Aidan aweraw at gmail.com
Tue Jun 10 22:58:55 EDT 2008


Aidan wrote:
> asdf wrote:
>> On Wed, 11 Jun 2008 11:20:48 +1000, Aidan wrote:
>>
>>> asdf wrote:
>>>>> Well, there's a few ways you could approach it.
>>>>>
>>>>> You could create a cgi program from your script - this is probably the
>>>>> solution you're looking for.
>>>>>
>>>>>
>>>> Output from the script does come up very often. There is a new output
>>>> every 10 secs and it's possible that the script might be run
>>>> indefinitely. Basically I want all that output displayed in a web
>>>> browser
>>> Well, in that case you could simply append the new output to a static
>>> file every 10 seconds, or whenever there is new output.  That way, you
>>> just need to refresh the static file in your browser to see updates...
>>> Given what I understand of your situation, that's how I'd do it.
>>>
>> The problem with this is that browser would have to be refreshed manually
>> every 10 seconds.
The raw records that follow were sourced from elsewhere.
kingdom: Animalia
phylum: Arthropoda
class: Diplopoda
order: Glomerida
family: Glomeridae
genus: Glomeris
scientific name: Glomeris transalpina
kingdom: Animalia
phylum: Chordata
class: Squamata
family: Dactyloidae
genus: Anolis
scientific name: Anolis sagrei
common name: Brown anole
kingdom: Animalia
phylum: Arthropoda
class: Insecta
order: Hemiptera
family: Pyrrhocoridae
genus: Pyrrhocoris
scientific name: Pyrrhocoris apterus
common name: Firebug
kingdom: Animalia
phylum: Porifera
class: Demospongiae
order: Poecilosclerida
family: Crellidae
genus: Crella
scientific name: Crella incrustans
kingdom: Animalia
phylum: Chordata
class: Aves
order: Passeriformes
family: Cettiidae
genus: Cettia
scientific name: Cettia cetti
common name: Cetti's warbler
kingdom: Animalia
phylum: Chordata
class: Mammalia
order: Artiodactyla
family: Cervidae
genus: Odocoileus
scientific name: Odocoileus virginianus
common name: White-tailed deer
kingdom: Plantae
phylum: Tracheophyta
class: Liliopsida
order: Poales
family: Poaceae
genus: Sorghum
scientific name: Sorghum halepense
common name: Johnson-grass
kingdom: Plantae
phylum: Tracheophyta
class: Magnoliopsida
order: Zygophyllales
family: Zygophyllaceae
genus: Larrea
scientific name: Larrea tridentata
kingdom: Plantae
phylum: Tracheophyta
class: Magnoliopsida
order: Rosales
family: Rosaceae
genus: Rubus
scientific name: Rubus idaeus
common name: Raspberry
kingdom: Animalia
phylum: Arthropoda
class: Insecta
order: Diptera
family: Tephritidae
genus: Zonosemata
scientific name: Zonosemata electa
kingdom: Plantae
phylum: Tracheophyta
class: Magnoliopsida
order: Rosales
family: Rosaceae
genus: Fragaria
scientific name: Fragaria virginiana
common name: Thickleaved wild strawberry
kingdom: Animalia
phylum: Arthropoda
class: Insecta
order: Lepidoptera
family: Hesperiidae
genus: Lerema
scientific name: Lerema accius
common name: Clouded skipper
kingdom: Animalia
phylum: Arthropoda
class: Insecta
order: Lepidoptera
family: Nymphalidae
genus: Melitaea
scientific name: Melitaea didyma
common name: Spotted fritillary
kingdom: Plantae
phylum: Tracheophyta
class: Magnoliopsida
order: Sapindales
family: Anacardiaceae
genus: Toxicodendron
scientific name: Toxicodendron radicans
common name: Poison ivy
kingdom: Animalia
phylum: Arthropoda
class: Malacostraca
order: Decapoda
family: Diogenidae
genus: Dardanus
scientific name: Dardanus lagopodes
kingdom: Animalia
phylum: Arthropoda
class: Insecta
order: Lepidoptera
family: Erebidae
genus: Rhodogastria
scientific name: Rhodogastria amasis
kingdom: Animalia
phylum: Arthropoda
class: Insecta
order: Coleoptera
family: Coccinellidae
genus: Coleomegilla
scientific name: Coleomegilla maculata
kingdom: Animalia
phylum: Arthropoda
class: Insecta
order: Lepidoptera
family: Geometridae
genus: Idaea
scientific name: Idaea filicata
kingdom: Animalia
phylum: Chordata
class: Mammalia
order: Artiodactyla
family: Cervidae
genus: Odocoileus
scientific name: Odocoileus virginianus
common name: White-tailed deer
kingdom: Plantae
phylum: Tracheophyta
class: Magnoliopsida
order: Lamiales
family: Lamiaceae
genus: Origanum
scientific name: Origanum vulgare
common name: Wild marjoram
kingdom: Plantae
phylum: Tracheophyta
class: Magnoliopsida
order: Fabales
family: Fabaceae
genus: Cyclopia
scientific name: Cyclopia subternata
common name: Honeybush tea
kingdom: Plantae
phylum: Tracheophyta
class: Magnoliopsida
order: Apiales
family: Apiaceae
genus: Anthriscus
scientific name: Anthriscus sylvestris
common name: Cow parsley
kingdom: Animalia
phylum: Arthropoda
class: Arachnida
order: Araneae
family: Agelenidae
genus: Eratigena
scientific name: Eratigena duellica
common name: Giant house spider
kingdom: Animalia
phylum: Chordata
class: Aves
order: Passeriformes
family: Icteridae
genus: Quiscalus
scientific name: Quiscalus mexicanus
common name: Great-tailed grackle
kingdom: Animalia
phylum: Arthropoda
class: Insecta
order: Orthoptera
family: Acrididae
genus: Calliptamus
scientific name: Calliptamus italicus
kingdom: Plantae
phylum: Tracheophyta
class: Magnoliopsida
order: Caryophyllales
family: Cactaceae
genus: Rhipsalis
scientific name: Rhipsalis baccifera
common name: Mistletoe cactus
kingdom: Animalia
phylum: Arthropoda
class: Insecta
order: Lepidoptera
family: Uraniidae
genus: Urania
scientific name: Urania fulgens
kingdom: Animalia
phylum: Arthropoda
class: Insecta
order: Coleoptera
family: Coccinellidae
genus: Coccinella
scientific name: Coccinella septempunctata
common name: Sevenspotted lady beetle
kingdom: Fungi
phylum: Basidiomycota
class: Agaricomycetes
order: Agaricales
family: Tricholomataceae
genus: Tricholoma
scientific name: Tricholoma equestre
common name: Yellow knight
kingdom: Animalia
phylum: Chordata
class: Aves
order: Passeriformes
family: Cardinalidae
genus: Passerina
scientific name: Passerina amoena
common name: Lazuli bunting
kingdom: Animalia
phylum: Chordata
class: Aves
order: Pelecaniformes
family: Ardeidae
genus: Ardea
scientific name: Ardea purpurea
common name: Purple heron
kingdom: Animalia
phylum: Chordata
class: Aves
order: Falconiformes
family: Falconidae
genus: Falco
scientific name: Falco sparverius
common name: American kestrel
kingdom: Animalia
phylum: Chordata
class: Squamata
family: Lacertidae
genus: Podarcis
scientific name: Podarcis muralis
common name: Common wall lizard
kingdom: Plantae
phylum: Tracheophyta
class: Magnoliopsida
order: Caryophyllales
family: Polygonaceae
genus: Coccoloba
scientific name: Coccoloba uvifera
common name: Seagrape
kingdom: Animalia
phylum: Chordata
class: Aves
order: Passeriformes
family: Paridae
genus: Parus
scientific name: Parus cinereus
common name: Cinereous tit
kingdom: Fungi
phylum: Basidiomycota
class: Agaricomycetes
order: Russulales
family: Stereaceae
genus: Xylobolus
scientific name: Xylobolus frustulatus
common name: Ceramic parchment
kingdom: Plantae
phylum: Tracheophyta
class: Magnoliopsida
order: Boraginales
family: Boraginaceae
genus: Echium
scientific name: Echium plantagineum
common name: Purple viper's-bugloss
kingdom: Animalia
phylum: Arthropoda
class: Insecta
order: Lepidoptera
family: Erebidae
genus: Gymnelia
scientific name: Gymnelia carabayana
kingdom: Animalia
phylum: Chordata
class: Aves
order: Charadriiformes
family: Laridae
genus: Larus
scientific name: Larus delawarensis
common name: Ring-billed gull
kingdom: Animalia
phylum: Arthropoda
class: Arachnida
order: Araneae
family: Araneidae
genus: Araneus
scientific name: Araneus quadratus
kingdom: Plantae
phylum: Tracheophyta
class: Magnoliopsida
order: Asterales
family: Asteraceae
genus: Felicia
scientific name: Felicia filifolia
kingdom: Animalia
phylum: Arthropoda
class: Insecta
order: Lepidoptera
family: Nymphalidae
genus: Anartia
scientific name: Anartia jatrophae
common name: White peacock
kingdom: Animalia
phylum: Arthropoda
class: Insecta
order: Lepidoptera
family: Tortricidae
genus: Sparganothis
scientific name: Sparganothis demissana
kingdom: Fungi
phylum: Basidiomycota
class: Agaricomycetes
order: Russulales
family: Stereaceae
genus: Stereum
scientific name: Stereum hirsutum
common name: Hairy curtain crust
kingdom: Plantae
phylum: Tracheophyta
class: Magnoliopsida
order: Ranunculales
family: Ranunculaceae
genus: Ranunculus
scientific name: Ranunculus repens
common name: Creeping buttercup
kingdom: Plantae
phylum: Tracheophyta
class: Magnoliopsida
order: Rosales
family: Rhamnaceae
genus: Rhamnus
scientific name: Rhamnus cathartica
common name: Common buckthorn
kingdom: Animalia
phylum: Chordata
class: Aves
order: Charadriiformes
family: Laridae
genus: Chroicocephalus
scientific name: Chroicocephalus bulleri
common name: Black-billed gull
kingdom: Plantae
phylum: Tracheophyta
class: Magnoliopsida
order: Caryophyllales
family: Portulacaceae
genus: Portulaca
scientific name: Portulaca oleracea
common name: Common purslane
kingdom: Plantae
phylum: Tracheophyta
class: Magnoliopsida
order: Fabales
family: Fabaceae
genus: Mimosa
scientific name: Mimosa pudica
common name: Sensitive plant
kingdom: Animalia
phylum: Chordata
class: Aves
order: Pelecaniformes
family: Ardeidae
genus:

Unless there is a way to set this in the script itself.
> 
> You should be able to do that with just:
> 
> <meta http-equiv="refresh" content="10"/>
> 
> in the <head> section of your page (you can adjust the value of content 
> from 5 to however many seconds you want between refreshes).

To be clear, you can set the content attribute value to any arbitrary 
integer value.

> 
> You could also look at adding some AJAX-yness to your page, and have it 
> query your script for new output every 10 seconds, and then add that 
> content to the existing page... it sounds like this behavior is what 
> you're looking for, but it's slightly harder to pull off than the method 
> mentioned above.
> 
>>
>>> A constantly running CGI app is probably not the best idea, given
>>> timeouts and other such constraints you might run into.
>>>
>>>
>>>>> You could have the script run periodically and create a static html
>>>>> file in the webroot... this would be acceptable, maybe preferable, if
>>>>> the output from your script doesn't change frequently.